When we visited Košice, Slovakia, a few years ago, we heard Hungarian spoken in the street, and on a walk in the hills encountered a family picnicking over a bogrács, a typical Hungarian cauldron. Košice was once Kassa, part of the kingdom of Hungary, and was one of the areas lost at Trianon after the First World War.
Public art can be an exciting introduction to a previously unfamiliar artist. The Story of the Old Kent Road introduced me to Adam Kossowski, and an unsigned cartoon in a river boat on the Danube opened to me the fascinating world of Pál Molnar-C. In Budapest a few weeks ago, I stopped to look at a heroic piece of relief sculpture (above) on a building in Károly körút, just opposite Deák Ferenc tér, which I took, from the modernity of the building and the style of the work, to be a piece of Socialist Realism celebrating Communist power and the harvest, a remnant of Hungary’s fifty years under Soviet rule. It was unsigned, and so I thought that this interesting and neglected bit of artistic flotsam, marred by modern graffiti, would forever remain a mystery to me.
However, when I posted a picture of it on Facebook, Peter Langh, who owns Gallery 567 in Budapest, told me that that artist was Zoltán Boboreki-Kovács and that the sculpture represented the annexation of Upper Hungary following the First Vienna Award – part of the dismemberment of Czechoslovakia and taking in Košice/Kassa.
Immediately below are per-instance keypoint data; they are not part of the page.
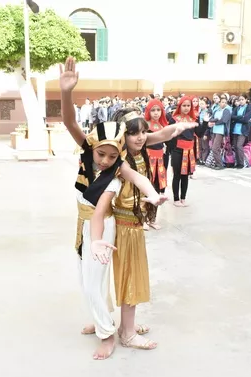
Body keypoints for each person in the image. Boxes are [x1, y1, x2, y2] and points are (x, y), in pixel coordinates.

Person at [59, 57, 190, 360]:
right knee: (89, 281)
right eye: (100, 153)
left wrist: (154, 196)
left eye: (111, 154)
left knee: (101, 280)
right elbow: (70, 123)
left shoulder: (120, 163)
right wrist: (66, 93)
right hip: (89, 223)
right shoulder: (95, 151)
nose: (105, 159)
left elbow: (140, 175)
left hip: (111, 224)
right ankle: (104, 321)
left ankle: (113, 332)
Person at [91, 108, 161, 354]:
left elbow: (161, 136)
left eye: (144, 132)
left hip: (133, 225)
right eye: (133, 133)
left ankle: (126, 326)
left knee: (132, 276)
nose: (140, 137)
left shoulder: (137, 156)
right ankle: (128, 334)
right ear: (123, 136)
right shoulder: (120, 163)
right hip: (125, 227)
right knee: (130, 278)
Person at [168, 96, 204, 206]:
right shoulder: (174, 119)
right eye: (184, 105)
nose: (186, 108)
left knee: (185, 175)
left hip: (189, 151)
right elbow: (169, 135)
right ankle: (176, 199)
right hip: (177, 150)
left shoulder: (194, 119)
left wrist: (205, 123)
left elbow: (199, 134)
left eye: (188, 105)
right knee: (177, 175)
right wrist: (170, 149)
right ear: (180, 106)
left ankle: (183, 198)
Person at [144, 98, 168, 230]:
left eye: (158, 110)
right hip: (148, 160)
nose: (156, 112)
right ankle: (142, 219)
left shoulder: (163, 126)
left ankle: (152, 219)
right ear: (148, 111)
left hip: (160, 162)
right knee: (145, 190)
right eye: (153, 110)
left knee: (156, 190)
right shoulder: (144, 126)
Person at [231, 93, 251, 169]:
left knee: (239, 146)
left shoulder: (249, 108)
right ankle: (237, 162)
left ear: (246, 100)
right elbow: (232, 117)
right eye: (239, 100)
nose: (241, 101)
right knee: (235, 146)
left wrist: (237, 119)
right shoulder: (237, 108)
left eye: (242, 99)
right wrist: (240, 117)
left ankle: (241, 163)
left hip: (243, 130)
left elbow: (246, 119)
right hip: (235, 130)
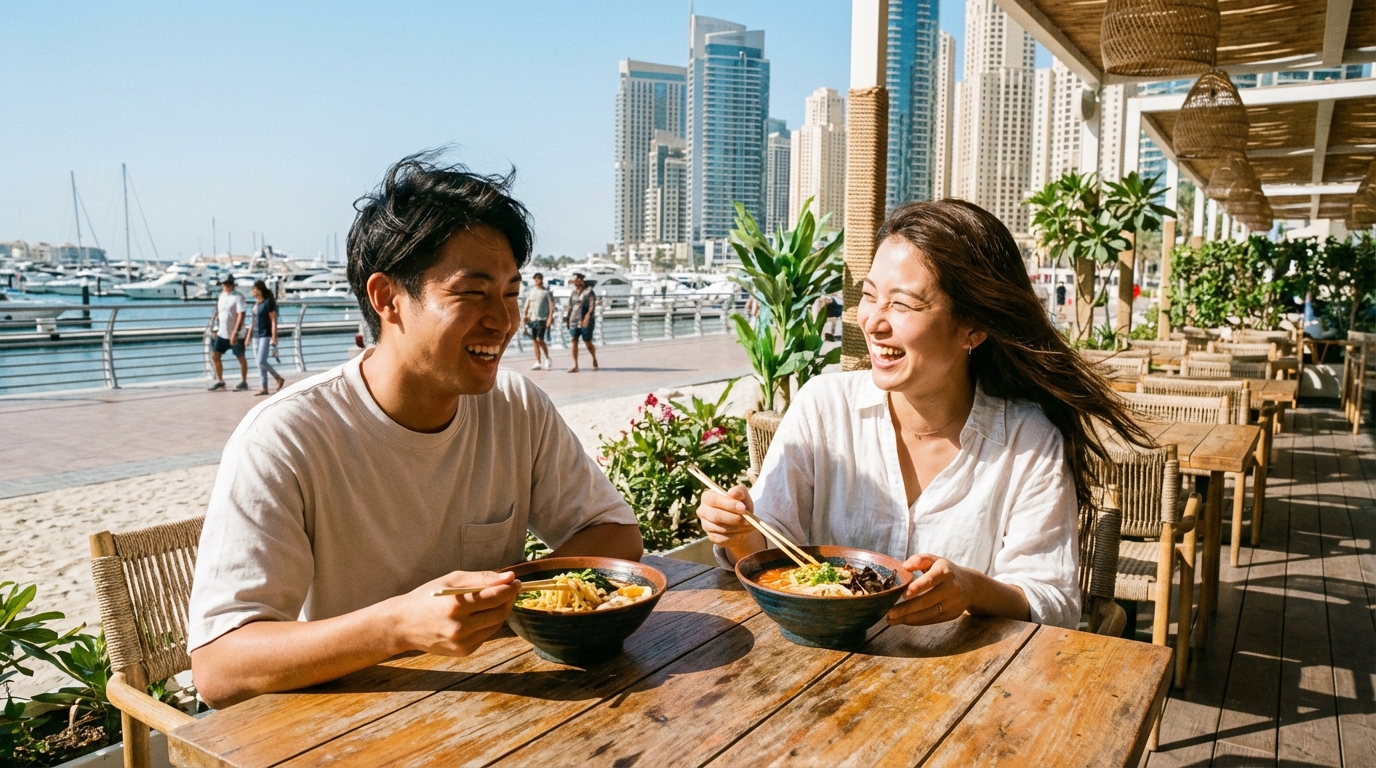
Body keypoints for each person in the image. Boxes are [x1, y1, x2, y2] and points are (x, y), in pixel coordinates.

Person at [187, 154, 643, 708]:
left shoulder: (515, 406)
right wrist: (399, 626)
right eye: (472, 292)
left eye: (509, 291)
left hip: (495, 705)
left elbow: (615, 532)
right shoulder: (286, 438)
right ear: (386, 299)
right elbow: (219, 667)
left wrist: (505, 591)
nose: (503, 319)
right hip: (340, 723)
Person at [698, 199, 1146, 631]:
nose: (873, 321)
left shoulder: (1027, 439)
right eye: (870, 296)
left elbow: (1053, 601)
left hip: (962, 684)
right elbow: (768, 544)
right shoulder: (823, 407)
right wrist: (736, 531)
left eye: (904, 304)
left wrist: (972, 590)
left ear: (972, 327)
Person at [209, 277, 249, 391]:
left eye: (227, 284)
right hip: (222, 332)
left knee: (240, 357)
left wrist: (235, 332)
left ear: (232, 285)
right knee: (215, 355)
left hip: (235, 334)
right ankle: (220, 381)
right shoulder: (221, 296)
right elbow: (219, 314)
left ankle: (244, 381)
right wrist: (215, 329)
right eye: (223, 284)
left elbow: (241, 315)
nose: (225, 286)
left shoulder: (238, 297)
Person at [249, 280, 286, 396]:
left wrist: (274, 337)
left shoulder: (268, 302)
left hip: (265, 334)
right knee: (259, 363)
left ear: (260, 290)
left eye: (254, 289)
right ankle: (263, 387)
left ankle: (278, 377)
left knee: (261, 360)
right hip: (255, 335)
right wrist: (247, 337)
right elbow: (252, 322)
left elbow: (273, 321)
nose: (252, 291)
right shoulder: (256, 304)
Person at [565, 272, 599, 372]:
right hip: (574, 320)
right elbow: (570, 307)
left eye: (576, 279)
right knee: (574, 340)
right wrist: (567, 318)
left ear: (581, 280)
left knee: (587, 342)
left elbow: (592, 306)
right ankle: (575, 365)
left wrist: (587, 317)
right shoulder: (573, 293)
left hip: (586, 321)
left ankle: (594, 357)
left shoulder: (589, 292)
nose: (574, 281)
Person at [522, 272, 554, 371]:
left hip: (542, 319)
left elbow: (551, 306)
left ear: (541, 280)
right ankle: (538, 361)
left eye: (538, 279)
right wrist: (525, 315)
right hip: (532, 319)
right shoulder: (531, 292)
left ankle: (548, 358)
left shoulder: (546, 292)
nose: (537, 282)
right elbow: (527, 304)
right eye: (535, 280)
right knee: (534, 341)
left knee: (540, 339)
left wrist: (550, 318)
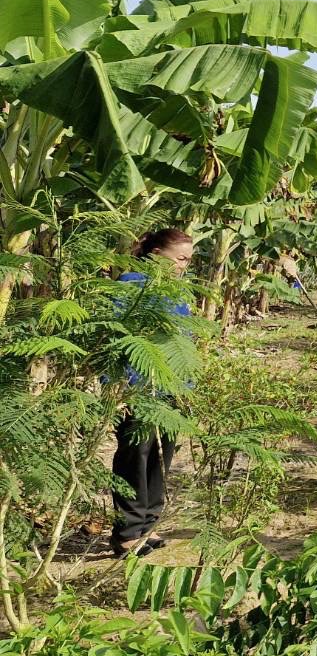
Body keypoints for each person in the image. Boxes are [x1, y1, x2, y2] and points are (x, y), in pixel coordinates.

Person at [111, 228, 194, 557]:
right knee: (135, 457)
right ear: (156, 254)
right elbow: (115, 339)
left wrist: (186, 386)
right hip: (137, 387)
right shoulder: (129, 284)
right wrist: (115, 387)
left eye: (189, 259)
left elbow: (184, 341)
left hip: (171, 388)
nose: (185, 265)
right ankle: (127, 533)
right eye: (181, 258)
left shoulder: (176, 291)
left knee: (161, 457)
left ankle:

So, obviously not Socialist Realism. But its idealized figures, its juxtaposition of the maternal, the bucolic and the military, its strong faces and dramatic gestures, all indicate how similar nationalist art and communist art can be.

Boboreki-Kovács (19007-92) trained at the Academy of Fine Arts, Budapest, and in Rome, and was associated with the Szolnok Artists’ Colony, where he became interested in sculpture. Wikipedia says of him that he created realist monumental sculptures, that his compositions were closed and block-like, and that his art was characterized by pure forms and folk styles. At first he worked in in stone, then switched to bronze and wood. He also created sculptures for buildings. He left Hungary for South Africa after the war and his heroic style changed under the influence of modernism, abstraction and African art. His Hungarian Calvary (1941)(above) in the Farkasrét Cemetery is still in the style of his Re-annexation tableaux (below).